Calculating Quartiles in Analysis Services

Histogram with quartiles

Histogram with quartiles

In SQL Server Analysis Services 2008, there is a native Median function in MDX, but no native Quartile function. If you need to calculate quartiles, there are a few different ways to do this. You can either use native Excel functions, code the quartile algorithm in MDX or write the algorithm as an SSAS stored procedure in .NET. In this post, I cover each of these options and provide sample code for the MDX and stored procedure options.

Excel Function

The first option is to use the Excel QUARTILE() function. Many native Excel functions can be used directly from MDX via  the EXCELMDX assembly that ships with Analysis Server. One immediate problem with this is that you must have a copy of the desktop Excel client installed on the SSAS server. In many environments, this may not be an option. Even if it were possible to install Excel on the server, I’d be concerned that there could be a performance issue with SSAS having to launch EXCEL.EXE processes and then make out-of-process COM calls for every calculation. For these reasons, I have not tried to use Excel functions. If this is something that you need to use, it’s my understanding that you need to use SetToArray() if you want to pass the values of a set to an Excel function that expects an array parameter.

MDX

The second option for calculating quartiles is to implement the algorithm in MDX. Before you do this, you’ll ovbiously need to pick a quartile algorithm. In the absence of specific requirements, it was a safe bet to assume that most of my users were going to expect that my results match what they could produce in Excel, so I chose to use the Excel algorithm in the query below.

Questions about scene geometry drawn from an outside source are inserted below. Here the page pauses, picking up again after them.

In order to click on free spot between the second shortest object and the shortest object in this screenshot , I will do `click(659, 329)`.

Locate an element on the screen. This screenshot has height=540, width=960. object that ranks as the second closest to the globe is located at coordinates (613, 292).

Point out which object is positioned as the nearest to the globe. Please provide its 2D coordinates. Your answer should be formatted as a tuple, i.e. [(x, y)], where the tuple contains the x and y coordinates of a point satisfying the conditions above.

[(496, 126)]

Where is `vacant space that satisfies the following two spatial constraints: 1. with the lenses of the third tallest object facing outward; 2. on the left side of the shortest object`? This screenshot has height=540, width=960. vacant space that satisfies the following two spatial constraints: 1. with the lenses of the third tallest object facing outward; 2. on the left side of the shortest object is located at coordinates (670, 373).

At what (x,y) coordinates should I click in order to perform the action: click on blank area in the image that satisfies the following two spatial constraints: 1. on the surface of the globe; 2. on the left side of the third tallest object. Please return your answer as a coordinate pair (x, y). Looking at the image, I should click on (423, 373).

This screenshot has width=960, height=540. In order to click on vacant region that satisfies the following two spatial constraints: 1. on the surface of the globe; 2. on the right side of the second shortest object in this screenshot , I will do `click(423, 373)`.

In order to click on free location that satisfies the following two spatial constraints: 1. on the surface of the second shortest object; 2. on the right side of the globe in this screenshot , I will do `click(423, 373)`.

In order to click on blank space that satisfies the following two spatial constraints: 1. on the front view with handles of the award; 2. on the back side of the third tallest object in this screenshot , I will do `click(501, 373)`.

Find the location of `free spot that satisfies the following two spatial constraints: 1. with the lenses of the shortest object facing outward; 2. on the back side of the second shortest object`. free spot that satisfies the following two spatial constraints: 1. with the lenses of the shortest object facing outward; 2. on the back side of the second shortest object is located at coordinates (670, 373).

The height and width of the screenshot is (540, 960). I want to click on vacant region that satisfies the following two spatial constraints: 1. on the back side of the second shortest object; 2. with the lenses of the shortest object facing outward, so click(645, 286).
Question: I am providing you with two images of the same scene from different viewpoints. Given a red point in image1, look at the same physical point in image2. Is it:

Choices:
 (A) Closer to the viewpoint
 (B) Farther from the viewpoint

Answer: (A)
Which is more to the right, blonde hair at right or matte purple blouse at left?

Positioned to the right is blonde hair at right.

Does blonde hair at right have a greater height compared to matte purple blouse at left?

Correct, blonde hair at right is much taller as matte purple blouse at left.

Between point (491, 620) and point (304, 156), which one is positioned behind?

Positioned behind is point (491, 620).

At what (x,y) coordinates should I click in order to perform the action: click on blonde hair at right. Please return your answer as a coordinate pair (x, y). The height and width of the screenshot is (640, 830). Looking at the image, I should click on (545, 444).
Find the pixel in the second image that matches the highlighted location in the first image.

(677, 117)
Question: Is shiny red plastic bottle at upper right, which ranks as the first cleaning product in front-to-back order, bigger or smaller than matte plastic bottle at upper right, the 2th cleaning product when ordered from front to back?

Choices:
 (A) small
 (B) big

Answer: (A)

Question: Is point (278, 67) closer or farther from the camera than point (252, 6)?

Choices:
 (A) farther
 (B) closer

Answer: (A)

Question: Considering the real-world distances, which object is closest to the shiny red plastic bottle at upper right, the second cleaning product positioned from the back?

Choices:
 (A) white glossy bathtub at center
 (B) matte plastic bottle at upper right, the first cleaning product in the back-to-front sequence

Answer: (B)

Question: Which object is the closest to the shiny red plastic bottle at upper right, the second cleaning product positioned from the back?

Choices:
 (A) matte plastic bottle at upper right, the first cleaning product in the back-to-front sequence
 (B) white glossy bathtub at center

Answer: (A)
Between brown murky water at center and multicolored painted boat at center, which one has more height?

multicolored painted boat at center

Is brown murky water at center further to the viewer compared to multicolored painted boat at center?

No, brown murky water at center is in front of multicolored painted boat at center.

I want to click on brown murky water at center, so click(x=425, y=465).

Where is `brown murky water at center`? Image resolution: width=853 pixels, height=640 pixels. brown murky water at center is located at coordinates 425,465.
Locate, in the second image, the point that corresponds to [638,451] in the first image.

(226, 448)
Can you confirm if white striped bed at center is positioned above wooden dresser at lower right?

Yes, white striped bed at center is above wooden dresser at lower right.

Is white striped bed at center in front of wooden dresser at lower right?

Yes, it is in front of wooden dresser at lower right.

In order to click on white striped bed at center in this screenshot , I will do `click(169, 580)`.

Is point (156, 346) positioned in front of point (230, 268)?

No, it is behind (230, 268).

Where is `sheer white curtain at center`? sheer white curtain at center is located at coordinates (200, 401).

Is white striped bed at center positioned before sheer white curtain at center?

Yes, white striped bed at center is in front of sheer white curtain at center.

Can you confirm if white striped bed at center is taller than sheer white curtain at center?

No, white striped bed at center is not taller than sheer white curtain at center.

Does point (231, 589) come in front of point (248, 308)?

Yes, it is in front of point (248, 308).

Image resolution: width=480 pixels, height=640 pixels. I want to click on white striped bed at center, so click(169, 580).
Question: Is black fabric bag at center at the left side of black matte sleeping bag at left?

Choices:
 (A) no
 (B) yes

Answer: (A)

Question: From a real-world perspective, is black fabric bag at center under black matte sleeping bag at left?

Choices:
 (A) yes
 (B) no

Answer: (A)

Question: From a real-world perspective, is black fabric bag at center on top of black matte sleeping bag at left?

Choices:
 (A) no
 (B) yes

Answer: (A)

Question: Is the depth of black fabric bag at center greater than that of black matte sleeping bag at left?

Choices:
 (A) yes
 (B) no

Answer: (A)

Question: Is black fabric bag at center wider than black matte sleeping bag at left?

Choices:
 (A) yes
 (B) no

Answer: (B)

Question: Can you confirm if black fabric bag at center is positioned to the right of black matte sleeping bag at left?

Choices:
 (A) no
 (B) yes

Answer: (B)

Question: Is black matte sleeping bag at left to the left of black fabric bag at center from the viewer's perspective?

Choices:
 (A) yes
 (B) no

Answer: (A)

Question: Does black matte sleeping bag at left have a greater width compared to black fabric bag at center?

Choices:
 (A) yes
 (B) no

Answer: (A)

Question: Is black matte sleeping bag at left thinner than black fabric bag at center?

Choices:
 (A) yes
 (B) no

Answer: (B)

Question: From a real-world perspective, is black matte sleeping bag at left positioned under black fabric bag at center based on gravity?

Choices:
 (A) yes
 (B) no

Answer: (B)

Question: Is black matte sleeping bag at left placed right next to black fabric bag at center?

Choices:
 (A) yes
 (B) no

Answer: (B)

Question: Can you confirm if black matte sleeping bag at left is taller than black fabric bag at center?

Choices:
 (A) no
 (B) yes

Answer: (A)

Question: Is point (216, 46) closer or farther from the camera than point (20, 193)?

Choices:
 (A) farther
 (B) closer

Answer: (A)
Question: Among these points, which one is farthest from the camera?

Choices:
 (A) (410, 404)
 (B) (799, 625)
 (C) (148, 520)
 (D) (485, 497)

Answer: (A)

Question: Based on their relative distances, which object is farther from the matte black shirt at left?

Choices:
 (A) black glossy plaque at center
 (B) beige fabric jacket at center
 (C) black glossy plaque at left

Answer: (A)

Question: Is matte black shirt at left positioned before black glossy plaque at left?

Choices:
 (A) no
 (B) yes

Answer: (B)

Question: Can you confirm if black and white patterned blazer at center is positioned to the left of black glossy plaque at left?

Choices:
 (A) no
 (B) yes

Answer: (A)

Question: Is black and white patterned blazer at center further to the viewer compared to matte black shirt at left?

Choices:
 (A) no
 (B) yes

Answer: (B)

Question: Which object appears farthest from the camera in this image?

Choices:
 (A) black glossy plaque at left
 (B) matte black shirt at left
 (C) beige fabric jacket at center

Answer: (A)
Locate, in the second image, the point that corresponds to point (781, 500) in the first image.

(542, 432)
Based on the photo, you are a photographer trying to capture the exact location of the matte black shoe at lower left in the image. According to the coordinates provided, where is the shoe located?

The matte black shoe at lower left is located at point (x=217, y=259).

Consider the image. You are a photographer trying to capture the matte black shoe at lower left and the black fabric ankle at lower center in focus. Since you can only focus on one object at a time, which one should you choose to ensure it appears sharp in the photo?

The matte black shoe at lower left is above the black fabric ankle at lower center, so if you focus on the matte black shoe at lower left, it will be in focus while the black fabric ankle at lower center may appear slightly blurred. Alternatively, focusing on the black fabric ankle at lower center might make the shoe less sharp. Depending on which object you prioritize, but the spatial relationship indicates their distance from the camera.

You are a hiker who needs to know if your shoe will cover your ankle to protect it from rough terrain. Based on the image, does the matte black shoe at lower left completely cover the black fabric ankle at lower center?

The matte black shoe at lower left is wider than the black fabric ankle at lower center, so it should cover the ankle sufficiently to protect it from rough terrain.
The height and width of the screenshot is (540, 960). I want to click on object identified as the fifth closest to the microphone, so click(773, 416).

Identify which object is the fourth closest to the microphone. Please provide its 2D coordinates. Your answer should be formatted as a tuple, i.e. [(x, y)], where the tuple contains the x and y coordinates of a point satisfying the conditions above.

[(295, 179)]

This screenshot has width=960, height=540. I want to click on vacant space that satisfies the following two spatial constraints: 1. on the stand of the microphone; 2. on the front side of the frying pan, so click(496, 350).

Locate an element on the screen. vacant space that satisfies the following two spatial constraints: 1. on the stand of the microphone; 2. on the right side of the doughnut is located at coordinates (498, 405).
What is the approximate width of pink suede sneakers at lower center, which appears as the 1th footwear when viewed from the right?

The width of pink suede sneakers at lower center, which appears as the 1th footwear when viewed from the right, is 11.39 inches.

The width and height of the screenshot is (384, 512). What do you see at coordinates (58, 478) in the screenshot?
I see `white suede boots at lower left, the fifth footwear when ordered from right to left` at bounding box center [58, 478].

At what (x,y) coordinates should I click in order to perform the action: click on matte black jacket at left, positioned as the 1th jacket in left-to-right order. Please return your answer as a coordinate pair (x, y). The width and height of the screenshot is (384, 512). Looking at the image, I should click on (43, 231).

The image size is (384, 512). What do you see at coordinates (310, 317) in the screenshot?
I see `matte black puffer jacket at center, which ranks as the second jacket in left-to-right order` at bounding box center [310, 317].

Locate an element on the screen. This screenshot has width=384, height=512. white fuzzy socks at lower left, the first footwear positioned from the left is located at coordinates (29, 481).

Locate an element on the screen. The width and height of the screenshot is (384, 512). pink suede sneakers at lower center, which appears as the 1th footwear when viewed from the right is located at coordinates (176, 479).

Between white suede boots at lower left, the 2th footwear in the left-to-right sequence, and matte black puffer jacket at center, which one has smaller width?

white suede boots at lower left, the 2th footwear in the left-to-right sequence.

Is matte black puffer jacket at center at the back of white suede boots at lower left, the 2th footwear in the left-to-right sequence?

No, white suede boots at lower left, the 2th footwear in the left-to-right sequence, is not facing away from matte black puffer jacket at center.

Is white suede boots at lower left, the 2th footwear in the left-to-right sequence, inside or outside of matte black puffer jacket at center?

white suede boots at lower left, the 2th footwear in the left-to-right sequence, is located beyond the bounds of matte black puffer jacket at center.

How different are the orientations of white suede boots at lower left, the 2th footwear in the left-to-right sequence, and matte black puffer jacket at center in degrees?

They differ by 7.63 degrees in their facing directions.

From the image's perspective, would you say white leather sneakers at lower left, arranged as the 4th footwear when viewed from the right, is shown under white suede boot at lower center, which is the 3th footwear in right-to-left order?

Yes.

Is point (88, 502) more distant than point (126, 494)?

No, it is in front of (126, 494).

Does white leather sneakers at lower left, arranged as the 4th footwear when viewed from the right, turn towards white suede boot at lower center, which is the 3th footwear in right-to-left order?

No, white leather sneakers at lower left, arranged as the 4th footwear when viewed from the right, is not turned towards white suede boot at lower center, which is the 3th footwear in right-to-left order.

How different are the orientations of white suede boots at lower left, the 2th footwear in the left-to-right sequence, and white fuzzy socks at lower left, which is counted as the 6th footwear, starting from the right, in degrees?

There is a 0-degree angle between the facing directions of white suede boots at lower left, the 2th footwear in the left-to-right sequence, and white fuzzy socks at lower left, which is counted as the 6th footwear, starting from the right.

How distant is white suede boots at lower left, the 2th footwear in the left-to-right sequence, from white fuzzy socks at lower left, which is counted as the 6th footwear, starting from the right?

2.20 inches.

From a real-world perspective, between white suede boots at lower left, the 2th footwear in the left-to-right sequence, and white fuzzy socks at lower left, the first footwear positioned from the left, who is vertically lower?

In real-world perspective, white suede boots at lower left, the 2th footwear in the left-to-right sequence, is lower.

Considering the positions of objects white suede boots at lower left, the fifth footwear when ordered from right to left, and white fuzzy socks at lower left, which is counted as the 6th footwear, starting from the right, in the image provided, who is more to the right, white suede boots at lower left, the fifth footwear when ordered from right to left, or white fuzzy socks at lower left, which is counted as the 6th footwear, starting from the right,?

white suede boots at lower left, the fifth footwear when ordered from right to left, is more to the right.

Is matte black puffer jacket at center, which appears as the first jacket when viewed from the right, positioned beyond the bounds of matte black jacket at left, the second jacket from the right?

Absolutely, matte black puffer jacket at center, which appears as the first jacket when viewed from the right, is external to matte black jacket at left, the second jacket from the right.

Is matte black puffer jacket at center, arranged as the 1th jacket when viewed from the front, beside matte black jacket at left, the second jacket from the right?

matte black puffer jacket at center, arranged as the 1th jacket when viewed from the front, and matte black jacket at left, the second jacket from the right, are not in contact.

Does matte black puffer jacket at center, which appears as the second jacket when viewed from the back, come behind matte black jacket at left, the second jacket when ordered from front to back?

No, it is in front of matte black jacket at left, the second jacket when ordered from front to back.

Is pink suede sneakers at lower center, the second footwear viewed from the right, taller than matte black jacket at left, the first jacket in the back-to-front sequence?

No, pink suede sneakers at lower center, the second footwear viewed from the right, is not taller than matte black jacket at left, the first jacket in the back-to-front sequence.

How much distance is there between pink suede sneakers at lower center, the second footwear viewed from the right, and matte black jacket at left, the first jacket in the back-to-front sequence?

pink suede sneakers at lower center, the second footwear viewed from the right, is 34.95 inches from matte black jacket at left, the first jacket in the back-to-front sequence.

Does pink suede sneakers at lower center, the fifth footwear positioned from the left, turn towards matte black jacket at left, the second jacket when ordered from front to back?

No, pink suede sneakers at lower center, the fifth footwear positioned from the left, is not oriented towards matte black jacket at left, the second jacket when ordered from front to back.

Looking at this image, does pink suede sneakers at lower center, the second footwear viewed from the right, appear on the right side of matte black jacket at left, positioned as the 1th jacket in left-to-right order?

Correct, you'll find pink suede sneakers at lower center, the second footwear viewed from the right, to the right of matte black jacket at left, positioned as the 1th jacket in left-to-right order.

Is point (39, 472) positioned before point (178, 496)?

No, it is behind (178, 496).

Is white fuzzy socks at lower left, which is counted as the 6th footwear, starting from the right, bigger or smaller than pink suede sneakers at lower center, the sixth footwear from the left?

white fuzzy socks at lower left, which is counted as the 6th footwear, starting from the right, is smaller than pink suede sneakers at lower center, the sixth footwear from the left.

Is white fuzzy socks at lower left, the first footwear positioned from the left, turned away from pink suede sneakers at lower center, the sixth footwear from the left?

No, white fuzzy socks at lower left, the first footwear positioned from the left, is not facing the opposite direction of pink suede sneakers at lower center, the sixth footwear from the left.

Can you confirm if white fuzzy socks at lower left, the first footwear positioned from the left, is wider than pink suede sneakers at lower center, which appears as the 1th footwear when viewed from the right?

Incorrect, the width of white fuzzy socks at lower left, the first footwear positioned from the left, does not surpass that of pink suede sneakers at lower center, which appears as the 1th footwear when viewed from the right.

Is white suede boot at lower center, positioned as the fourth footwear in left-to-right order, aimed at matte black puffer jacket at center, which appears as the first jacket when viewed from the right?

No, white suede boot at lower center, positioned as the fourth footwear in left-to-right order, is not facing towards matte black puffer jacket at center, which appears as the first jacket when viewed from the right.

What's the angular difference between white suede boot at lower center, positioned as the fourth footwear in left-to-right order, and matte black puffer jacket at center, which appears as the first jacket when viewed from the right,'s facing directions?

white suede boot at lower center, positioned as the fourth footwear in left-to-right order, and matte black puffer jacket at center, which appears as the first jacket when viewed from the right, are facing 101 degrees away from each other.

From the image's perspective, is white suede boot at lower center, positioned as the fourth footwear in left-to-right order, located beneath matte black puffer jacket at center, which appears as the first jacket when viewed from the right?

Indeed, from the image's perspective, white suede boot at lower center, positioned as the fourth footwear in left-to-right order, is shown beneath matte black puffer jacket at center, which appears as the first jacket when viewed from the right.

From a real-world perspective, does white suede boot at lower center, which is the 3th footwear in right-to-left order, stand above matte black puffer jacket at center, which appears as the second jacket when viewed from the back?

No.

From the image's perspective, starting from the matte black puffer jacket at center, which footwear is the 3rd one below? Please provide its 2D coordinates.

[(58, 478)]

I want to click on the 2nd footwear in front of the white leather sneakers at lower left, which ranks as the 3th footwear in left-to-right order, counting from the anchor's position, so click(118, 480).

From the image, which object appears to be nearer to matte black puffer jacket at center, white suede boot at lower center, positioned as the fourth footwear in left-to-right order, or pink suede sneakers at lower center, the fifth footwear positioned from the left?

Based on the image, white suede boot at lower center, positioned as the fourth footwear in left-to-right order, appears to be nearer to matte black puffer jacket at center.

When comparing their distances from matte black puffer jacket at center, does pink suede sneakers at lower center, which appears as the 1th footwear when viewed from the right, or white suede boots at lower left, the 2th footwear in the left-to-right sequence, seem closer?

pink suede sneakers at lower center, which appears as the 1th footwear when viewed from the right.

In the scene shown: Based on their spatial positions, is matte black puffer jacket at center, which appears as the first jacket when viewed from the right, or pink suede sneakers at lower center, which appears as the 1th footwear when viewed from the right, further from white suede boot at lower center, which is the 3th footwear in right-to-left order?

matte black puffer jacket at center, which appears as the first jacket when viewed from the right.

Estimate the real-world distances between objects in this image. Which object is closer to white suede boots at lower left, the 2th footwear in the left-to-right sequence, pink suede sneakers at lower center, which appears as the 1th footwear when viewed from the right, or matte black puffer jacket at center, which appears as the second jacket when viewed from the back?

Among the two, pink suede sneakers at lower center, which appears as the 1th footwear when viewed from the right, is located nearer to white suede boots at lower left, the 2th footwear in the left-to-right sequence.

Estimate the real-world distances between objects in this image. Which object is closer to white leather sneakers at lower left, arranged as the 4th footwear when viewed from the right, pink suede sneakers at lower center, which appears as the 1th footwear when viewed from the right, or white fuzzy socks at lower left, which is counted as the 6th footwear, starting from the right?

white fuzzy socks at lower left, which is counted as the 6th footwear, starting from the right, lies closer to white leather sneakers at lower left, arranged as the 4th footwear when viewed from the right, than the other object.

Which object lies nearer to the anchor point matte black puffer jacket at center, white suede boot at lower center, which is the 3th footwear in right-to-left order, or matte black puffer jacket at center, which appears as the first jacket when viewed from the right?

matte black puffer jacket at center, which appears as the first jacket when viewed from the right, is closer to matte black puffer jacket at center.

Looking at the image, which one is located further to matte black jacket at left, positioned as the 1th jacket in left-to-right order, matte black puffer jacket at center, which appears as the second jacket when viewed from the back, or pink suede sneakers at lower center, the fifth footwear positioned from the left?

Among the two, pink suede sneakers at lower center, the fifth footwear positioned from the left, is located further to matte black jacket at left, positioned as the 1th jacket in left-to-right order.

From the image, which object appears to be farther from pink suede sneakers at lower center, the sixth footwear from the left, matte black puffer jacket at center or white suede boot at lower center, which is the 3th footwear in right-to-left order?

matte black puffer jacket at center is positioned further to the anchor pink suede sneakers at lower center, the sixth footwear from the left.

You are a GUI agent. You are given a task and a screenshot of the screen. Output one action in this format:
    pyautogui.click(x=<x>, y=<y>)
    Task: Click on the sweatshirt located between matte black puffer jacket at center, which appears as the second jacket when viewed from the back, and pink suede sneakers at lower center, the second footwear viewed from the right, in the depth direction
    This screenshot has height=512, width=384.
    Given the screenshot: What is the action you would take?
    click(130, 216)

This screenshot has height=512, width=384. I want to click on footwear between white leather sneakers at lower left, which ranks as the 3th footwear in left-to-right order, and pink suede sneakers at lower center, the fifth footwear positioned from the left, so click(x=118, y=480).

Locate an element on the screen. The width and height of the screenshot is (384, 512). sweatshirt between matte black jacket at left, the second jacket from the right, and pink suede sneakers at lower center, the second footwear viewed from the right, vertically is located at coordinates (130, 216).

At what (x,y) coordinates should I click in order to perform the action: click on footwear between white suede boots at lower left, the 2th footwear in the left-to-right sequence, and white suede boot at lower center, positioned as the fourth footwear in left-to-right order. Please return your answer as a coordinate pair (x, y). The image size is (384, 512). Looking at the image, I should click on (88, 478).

WITH SET OrderedData AS ORDER(
	NONEMPTY([Product].[Product].[Product], [Measures].[Internet Sales Amount]),
		[Measures].[Internet Sales Amount], BASC)

MEMBER [Measures].[RowCount] AS COUNT (OrderedData)

MEMBER [Measures].[i25] AS ( .25 *  ( [RowCount] - 1 ) ) + 1
MEMBER [Measures].[i25Lo] AS FIX([i25]) - 1
MEMBER [Measures].[i25Rem] AS ([i25] - FIX([i25]))
MEMBER [Measures].[n25Lo] AS (OrderedData.Item([i25Lo]), [Internet Sales Amount])
MEMBER [Measures].[n25Hi] AS (OrderedData.Item([i25Lo] + 1), [Internet Sales Amount])
MEMBER [Measures].[Quartile1] AS [n25Lo] + ( [i25Rem] * ( [n25Hi] - [n25Lo] ))
	,FORMAT_STRING='Currency'

MEMBER [Measures].[Quartile2] AS MEDIAN(OrderedData, [Internet Sales Amount])
	,FORMAT_STRING='Currency'

MEMBER [Measures].[i75] AS ( .75 *  ( [RowCount] - 1 ) ) + 1
MEMBER [Measures].[i75Lo] AS FIX([i75]) - 1
MEMBER [Measures].[i75Rem] AS ([i75] - FIX([i75]))
MEMBER [Measures].[n75Lo] AS (OrderedData.Item([i75Lo] ), [Internet Sales Amount])
MEMBER [Measures].[n75Hi] AS (OrderedData.Item([i75Lo] + 1), [Internet Sales Amount])
MEMBER [Measures].[Quartile3] AS [n75Lo] + ( [i75Rem] * ( [n75Hi] - [n75Lo] ))
	,FORMAT_STRING='Currency'

SELECT {[Measures].[Internet Sales Amount], [Measures].[Quartile1],
    [Measures].[Quartile2], [Measures].[Quartile3]}  ON 0 ,
    {[Product].[Product].&[486]} ON 1
FROM [Adventure Works]

This query compares the Internet Sales Amount of a product (&[486] , “All-Purpose Bike Stand”) from the Adventure Works sample database to the quartile values of its peers. It works, but it is a lot of code to have to repeat if you need to calculate quartiles over many different measures, members or sets. It’s entirely possible that there’s a simpler or more generalizable way to do this, but this was the best I was able to come up with.

Stored Procedure

The last alternative for calculating quartiles is to write an SSAS stored procedure in a .NET language and call it from within MDX.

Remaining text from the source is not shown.